**Request 1**
Transcribe everything from "Aside from these" down to "supervise their account." in the article below on Meta's new parental supervision tools.

++++ Text shown

Meta has added new tools to its Family Center that will allow parents to see and control how their teenage kids are using Messenger. They’ll now be able to view how much time their kid spends on the app, along with their privacy and safety settings. Parents and guardians will be able to see who can message their child and who can see their stories. In addition, they can get notifications for changes to their teen’s contact list and for any changes their kid makes to their privacy and safety settings. If their child reports a user to Meta, parents can also get notified if their teen chooses to share the information with them. 

The social networking giant said these are but the first batch of parental supervision tools coming to Family Center, and that it plans to add more over the next year. While they’re only rolling out for users in the US, UK and Canada at the moment, Meta intends to expand their availability to other regions around the world in the coming months. Take note that Facebook has had parental controls for Messenger Kids for years, and these tools are for the main Messenger app, meant for parents with teens 13 to 18 years old. 

A screenshot showing how much time a teenage spends on Messenger
Facebook/Meta

Aside from these new parental tools, Meta will now show teens a notification when they’ve already spent 20 minutes on Facebook to urge them to set daily time limits. For Instagram, it’s exploring a new nudge feature that will ask teens to close the app if they’ve been scrolling Reels at night. Meta has also expanded its parental controls for Instagram to show parents how many friends their teen has in common with accounts they follow and are followed by. Plus, teens will get a new notification after they’ve blocked someone, encouraging them to add their parents to supervise their account.

++++++++
++++ Material provided

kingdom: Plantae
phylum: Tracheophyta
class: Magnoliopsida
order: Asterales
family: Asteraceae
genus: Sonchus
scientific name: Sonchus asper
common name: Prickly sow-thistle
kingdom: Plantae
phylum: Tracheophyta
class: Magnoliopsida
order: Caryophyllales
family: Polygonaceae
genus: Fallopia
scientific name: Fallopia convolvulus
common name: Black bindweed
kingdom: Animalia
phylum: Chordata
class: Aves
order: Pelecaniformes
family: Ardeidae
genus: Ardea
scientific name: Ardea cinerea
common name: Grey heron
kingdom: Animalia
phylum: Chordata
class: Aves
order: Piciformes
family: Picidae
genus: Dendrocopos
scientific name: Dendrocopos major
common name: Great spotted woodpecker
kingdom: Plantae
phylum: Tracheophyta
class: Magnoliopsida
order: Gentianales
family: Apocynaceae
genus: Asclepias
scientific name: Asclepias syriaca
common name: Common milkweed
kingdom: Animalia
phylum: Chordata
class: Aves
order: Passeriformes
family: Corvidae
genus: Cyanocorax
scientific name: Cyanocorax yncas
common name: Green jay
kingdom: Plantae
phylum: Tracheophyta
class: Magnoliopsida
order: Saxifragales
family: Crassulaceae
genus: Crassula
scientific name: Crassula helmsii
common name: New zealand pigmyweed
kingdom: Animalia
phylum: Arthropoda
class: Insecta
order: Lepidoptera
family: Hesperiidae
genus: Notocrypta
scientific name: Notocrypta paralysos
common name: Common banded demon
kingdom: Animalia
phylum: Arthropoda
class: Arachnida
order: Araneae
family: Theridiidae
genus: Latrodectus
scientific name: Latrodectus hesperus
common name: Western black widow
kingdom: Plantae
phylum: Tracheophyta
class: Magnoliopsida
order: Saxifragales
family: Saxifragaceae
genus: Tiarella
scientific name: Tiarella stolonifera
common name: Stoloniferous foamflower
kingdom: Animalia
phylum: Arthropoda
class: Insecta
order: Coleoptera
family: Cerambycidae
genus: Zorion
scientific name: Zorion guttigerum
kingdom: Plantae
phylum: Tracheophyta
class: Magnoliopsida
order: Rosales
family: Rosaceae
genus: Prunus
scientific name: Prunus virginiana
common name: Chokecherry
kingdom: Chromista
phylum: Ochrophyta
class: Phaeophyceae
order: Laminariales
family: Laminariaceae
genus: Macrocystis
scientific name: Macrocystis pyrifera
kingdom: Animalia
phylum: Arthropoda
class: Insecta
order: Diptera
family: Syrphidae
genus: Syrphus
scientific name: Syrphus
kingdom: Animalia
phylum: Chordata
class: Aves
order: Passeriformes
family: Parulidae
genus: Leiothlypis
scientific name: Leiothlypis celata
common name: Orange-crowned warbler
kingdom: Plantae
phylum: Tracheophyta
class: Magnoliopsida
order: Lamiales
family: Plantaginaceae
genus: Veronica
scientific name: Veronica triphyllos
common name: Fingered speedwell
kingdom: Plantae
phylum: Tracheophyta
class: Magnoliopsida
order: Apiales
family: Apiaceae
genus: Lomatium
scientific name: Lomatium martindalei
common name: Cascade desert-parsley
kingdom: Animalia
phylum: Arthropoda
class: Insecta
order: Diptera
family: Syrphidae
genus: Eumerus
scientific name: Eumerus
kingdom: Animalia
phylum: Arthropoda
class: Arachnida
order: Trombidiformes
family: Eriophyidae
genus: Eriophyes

++++++++

**Request 2**
Repeat word for word everything in the records above, from their first line down to the line containing "scientific name: Fallopia convolvulus".

**Expected output 1**
Aside from these new parental tools, Meta will now show teens a notification when they’ve already spent 20 minutes on Facebook to urge them to set daily time limits. For Instagram, it’s exploring a new nudge feature that will ask teens to close the app if they’ve been scrolling Reels at night. Meta has also expanded its parental controls for Instagram to show parents how many friends their teen has in common with accounts they follow and are followed by. Plus, teens will get a new notification after they’ve blocked someone, encouraging them to add their parents to supervise their account.

**Expected output 2**
kingdom: Plantae
phylum: Tracheophyta
class: Magnoliopsida
order: Asterales
family: Asteraceae
genus: Sonchus
scientific name: Sonchus asper
common name: Prickly sow-thistle
kingdom: Plantae
phylum: Tracheophyta
class: Magnoliopsida
order: Caryophyllales
family: Polygonaceae
genus: Fallopia
scientific name: Fallopia convolvulus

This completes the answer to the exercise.